Da resistência à esperança

Juízo Final de Marten de Vos (1532–1603)
O texto de Lucas 18 1-8 abre uma lacuna na pregação de Jesus. A tônica da sua mensagem era o Reino de Deus e o apelo ao arrependimento para se entrar nele, mas este texto fala de uma situação inquietante, que nos incomoda desde sempre. Isto, se
considerarmos apenas os acontecimentos do cotidiano, se a transportamos para o contexto econômico mundial, torna-se uma tragédia. Ele expõe uma situação totalmente contrária à novidade de vida que o evangelho vem propor, porque ela nos remete ao descaso, à demora e à morosidade da justiça humana, que não são, como podemos perceber, privilégios do nosso tempo.
Então por que Jesus foi comparar um mal que assola a todas as sociedades, com a justiça do seu Pai? Por que Jesus faz uma comparação como essa que é tão absurda aos nossos olhos? A parábola é mais ou menos assim: tinha um juiz que estava sendo amolado por uma viúva para que julgasse a causa dela. Estava com tanto medo que ela o moleste - a palavra molestar no grego significa bater até deixar uma mancha roxa – que resolveu dar uma sentença para que ela deixasse de amolá-lo. A Nova Tradução na Linguagem de Hoje traduziu assim: vou dar a sentença em favor dela. Na realidade, o juiz não vai fazer um julgamento imparcial, vai dar logo o que ela que, para que ela desapareça de vez. Olhem quanta coisa errada tem aqui: um juiz que demora propositalmente em fazer julgamentos; um juiz que tem medo de uma das partes da questão; um juiz que dá a sentença que lhe é mais conveniente; um juiz que não está nem aí para a justiça.

=-=-=

### LISTA DE EXERCÍCIOS
a) Traduza para o inglês a seguinte frase do texto apresentado: "Por que Jesus faz uma comparação como essa que é tão absurda aos nossos olhos?"
b) De acordo com o texto apresentado, o que significa a palavra molestar no grego?
c) Transcreva o trecho do texto apresentado que começa com "O texto de Lucas" e segue até "do nosso tempo.", inclusive.

Extrações de texto por página
=-=-=

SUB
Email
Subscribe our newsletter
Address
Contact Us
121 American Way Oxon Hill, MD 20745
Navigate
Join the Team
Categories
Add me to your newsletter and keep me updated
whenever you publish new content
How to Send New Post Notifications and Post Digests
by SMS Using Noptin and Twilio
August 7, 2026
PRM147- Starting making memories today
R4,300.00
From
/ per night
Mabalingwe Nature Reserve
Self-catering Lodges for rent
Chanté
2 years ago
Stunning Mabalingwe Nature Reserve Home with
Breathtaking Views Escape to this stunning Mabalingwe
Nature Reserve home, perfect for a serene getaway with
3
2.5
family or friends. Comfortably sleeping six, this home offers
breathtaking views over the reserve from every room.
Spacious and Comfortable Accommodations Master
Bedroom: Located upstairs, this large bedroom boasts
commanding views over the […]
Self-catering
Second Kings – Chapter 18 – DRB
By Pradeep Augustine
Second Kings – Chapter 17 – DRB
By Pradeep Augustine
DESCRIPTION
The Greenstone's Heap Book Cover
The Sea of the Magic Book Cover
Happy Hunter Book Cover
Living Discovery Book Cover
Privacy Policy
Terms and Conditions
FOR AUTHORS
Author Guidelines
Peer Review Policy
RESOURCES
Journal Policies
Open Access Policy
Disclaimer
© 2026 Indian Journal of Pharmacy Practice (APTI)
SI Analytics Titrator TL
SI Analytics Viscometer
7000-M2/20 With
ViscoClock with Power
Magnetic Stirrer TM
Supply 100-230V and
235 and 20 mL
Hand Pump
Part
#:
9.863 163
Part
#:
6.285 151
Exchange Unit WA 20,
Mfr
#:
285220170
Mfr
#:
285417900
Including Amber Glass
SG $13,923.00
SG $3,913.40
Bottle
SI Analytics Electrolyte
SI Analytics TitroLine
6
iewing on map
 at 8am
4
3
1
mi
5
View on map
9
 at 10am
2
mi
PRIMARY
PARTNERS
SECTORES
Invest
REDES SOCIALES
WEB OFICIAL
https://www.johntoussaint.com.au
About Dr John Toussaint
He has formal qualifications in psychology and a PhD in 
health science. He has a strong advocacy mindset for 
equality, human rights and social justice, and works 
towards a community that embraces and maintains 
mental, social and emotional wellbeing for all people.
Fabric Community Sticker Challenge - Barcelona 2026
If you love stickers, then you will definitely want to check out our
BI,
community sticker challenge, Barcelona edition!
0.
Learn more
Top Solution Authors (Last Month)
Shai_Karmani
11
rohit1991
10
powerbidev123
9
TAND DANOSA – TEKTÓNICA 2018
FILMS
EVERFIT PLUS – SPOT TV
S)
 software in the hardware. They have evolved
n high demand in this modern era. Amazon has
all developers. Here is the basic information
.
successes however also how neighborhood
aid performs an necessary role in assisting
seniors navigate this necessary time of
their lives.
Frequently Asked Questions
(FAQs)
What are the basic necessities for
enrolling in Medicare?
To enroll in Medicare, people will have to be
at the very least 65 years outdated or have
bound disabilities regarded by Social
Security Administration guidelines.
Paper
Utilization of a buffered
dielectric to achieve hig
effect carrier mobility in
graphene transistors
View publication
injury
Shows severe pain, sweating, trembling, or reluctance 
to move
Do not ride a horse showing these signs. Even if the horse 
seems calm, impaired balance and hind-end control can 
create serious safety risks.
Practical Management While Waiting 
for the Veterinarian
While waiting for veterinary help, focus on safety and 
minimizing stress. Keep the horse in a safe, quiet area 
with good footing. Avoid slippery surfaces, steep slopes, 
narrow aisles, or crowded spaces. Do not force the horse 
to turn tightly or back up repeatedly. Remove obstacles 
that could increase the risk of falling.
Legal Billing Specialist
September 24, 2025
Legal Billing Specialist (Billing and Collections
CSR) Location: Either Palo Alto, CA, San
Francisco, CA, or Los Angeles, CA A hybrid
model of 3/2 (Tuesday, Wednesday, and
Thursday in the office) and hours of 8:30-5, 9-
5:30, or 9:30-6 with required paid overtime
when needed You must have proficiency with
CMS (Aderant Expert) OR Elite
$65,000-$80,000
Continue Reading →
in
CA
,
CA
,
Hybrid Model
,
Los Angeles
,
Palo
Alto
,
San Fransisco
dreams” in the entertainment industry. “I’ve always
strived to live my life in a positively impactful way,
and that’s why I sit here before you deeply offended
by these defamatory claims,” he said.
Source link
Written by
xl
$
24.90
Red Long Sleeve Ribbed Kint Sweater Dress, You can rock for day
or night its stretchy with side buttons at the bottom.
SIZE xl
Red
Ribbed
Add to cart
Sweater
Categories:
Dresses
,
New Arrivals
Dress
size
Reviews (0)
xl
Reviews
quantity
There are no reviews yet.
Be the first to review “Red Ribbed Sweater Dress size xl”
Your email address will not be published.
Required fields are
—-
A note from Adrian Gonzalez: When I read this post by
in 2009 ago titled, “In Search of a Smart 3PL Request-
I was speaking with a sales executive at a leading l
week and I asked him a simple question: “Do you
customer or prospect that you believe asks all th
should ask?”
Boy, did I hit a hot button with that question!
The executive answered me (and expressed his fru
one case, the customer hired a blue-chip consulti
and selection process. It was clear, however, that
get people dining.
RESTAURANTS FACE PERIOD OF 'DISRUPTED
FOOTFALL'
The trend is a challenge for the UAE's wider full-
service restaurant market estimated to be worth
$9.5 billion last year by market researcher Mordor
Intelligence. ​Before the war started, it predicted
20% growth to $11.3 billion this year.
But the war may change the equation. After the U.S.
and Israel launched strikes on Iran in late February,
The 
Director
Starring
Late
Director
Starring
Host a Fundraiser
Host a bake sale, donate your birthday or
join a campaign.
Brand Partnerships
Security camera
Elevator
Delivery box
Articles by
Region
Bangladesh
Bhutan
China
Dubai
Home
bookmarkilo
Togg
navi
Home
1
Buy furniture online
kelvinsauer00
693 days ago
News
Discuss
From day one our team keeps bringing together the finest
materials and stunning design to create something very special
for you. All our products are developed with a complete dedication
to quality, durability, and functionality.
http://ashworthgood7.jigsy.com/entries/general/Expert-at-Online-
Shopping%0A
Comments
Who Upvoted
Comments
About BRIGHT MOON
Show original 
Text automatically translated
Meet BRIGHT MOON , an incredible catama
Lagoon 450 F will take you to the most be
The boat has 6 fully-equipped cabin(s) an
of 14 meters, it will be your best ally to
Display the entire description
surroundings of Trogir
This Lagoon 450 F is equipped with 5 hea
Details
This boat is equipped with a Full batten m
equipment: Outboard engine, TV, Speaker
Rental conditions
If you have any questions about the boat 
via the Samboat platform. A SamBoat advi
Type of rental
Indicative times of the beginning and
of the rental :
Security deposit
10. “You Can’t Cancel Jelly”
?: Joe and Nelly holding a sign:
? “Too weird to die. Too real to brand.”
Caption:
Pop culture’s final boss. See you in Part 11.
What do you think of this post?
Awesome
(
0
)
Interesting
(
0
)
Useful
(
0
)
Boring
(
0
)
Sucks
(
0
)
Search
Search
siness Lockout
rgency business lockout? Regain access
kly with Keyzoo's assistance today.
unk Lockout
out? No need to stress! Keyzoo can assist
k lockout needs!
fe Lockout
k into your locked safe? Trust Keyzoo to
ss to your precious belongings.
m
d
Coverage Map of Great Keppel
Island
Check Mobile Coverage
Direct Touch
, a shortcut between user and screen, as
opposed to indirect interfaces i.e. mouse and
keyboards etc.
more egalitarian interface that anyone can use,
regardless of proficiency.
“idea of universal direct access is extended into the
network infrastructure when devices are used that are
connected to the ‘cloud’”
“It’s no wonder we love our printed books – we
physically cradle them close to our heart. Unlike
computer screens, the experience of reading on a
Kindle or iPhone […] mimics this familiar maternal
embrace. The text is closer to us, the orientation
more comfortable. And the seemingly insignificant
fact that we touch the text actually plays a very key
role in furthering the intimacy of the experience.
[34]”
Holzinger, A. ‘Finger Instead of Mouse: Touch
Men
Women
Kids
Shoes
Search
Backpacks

=-=-=

### SOLUÇÕES DAS TAREFAS
a) Why does Jesus make a comparison like this one, which is so absurd in our eyes?

b) Significa bater até deixar uma mancha roxa.

c)
O texto de Lucas 18 1-8 abre uma lacuna na pregação de Jesus. A tônica da sua mensagem era o Reino de Deus e o apelo ao arrependimento para se entrar nele, mas este texto fala de uma situação inquietante, que nos incomoda desde sempre. Isto, se
considerarmos apenas os acontecimentos do cotidiano, se a transportamos para o contexto econômico mundial, torna-se uma tragédia. Ele expõe uma situação totalmente contrária à novidade de vida que o evangelho vem propor, porque ela nos remete ao descaso, à demora e à morosidade da justiça humana, que não são, como podemos perceber, privilégios do nosso tempo.